GNCC’s recent abolition of price regulation for mobile network operators indicates possible raise of tariffs and ARPUs. However, this is unlikely to lead to changes in the market shares as all operators will adjust their pricing according to the new regulatory environment.

Market shares have been stable in 2021 and only a slight decrease has been observed in the mobile and fixed categories, while the pay TV share marginally increased. In terms of more detailed segments, Silknet worsened its share in terms of mobile internet traffic at -0.5 pp YoY. Share decrease has been recorded for mobile outgoing call traffic (minutes) as well at -0.3 pp. Silknet improved its market share in terms of mobile internet subscribers with +0.3 pp, while fixed telephone shares have stood still at 33.8%.

Silknet has high exposure to foreign exchange risks as most of its revenues are recognized in local currency, while its Capex is denominated in foreign currencies. To hedge the FX risk, company entered into an agreement for a FX currency swap in 2019, but it was partially terminated in 2022, leaving unhedged FX exposure high. FX losses adversely affect the company’s financial statements with total equity turning negative in 2020 after a significant FX loss.
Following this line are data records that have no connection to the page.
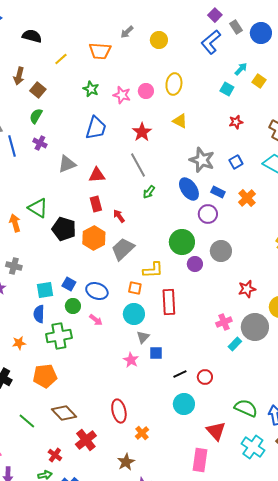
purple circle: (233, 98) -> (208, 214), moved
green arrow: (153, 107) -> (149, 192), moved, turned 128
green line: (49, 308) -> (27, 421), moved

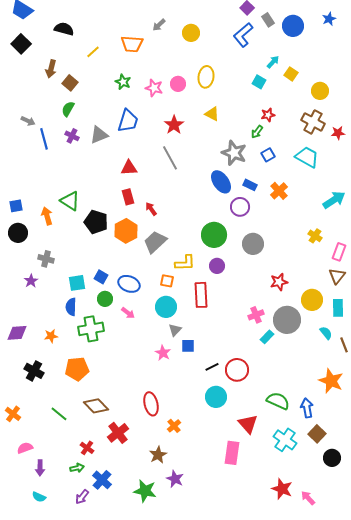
gray triangle: (67, 164) -> (99, 135), moved
green arrow: (149, 192) -> (257, 132), moved
purple circle: (195, 264) -> (217, 266), moved
red circle: (205, 377) -> (237, 370), size x1.5

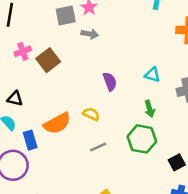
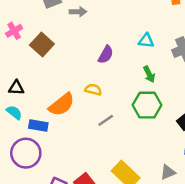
pink cross: (23, 51) -> (14, 31), moved
purple semicircle: (110, 82) -> (106, 55), turned 60
blue rectangle: (30, 140) -> (38, 125), turned -54

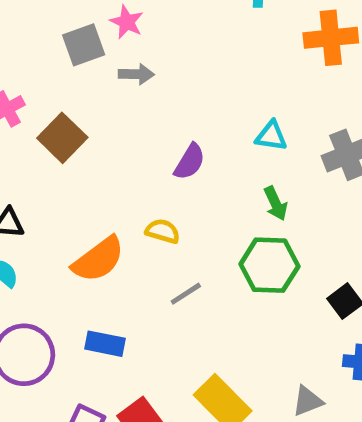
blue rectangle: (38, 125) -> (105, 344), moved

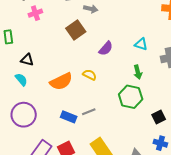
brown square: (62, 138) -> (76, 30), moved
gray line: (186, 294) -> (89, 112), moved
blue rectangle: (105, 344) -> (69, 117), moved

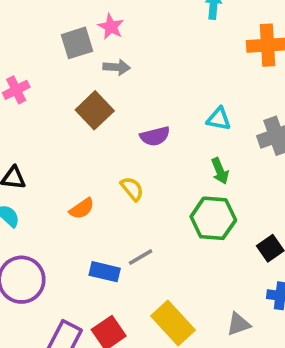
purple semicircle: (106, 48) -> (155, 136), turned 42
yellow semicircle: (90, 75) -> (132, 189), turned 32
orange semicircle: (61, 81) -> (82, 209), size x0.6

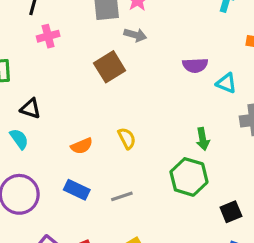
cyan triangle: (219, 119) -> (226, 83), moved
purple semicircle: (155, 136) -> (195, 65), moved
blue rectangle: (105, 272) -> (77, 190), moved

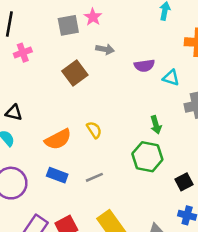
gray arrow: (135, 35) -> (105, 49), moved
orange semicircle: (82, 146) -> (58, 139), size x1.5

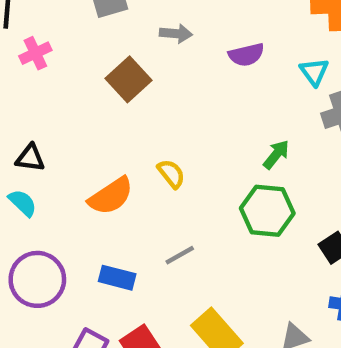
cyan triangle: (171, 78) -> (314, 72), moved, turned 42
green arrow: (156, 125) -> (276, 155), turned -120
blue rectangle: (57, 175) -> (117, 278), moved

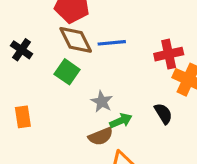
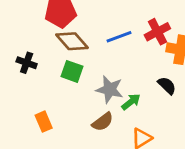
blue line: (112, 43) -> (119, 37), moved
gray star: (102, 102) -> (110, 89), size x1.4
brown semicircle: (101, 136) -> (103, 122), moved

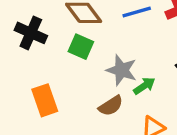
black cross: (27, 63) -> (31, 33), size x1.4
orange rectangle: (44, 122) -> (45, 100), size x1.4

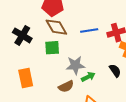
green square: (81, 47) -> (52, 48), turned -35
gray star: (122, 70) -> (75, 65), turned -30

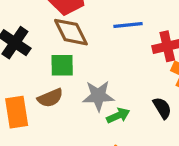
blue line: (89, 31) -> (128, 25), moved
brown semicircle: (66, 86) -> (50, 98), moved

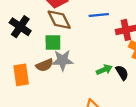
gray star: (98, 96) -> (62, 60), moved
green arrow: (118, 116) -> (104, 70), moved

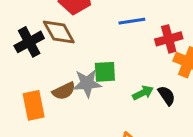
brown diamond: (59, 20) -> (59, 32), moved
black cross: (20, 27) -> (29, 42), turned 30
green square: (53, 43) -> (105, 72), moved

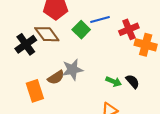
green square: (105, 72) -> (81, 30), moved, turned -35
green arrow: (143, 93) -> (114, 82), moved, turned 56
black semicircle: (167, 96) -> (133, 81), moved

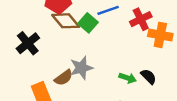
brown diamond: (47, 34) -> (66, 21), moved

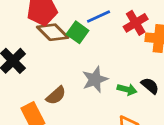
gray star: (81, 68) -> (95, 79), moved

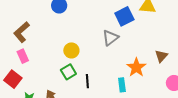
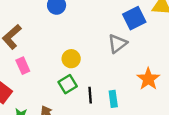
pink rectangle: (23, 56) -> (23, 66), moved
cyan rectangle: (122, 85) -> (113, 99), moved

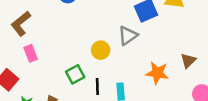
yellow circle: (71, 59) -> (101, 50), moved
orange star: (148, 79) -> (157, 73), turned -30

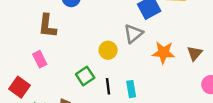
brown L-shape: (21, 24) -> (47, 26), moved, turned -40
orange star: (157, 73) -> (163, 53), moved

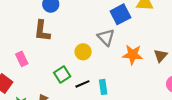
brown L-shape: (47, 26) -> (42, 31), moved
gray triangle: (133, 34) -> (106, 37), turned -36
black line: (108, 86) -> (82, 84), turned 72

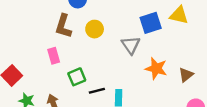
yellow circle: (83, 52) -> (95, 29), moved
pink rectangle: (22, 59) -> (54, 56), moved

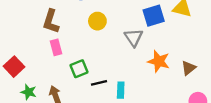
brown L-shape: (63, 26) -> (51, 21), moved

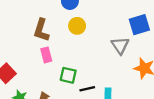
yellow circle: (97, 21) -> (77, 26), moved
green square: (79, 69) -> (68, 75), turned 35

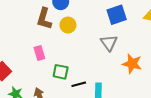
blue square: (139, 25) -> (117, 15), moved
brown L-shape: (41, 30) -> (44, 19), moved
In January 2022 Silknet successfully issued a 5-year USD 300 mln Eurobond mainly to refinance the existing indebtedness. In the Eurobonds from the communications sector with similar maturity, rating, and embedded call option, the refinanced as well as the new Silknet Eurobond is a rather high yielding, making it an attractive investment. With a decreased leverage of 2.6 in 2021, Silknet remains well below the 3.5 threshold set by the new Eurobond covenant.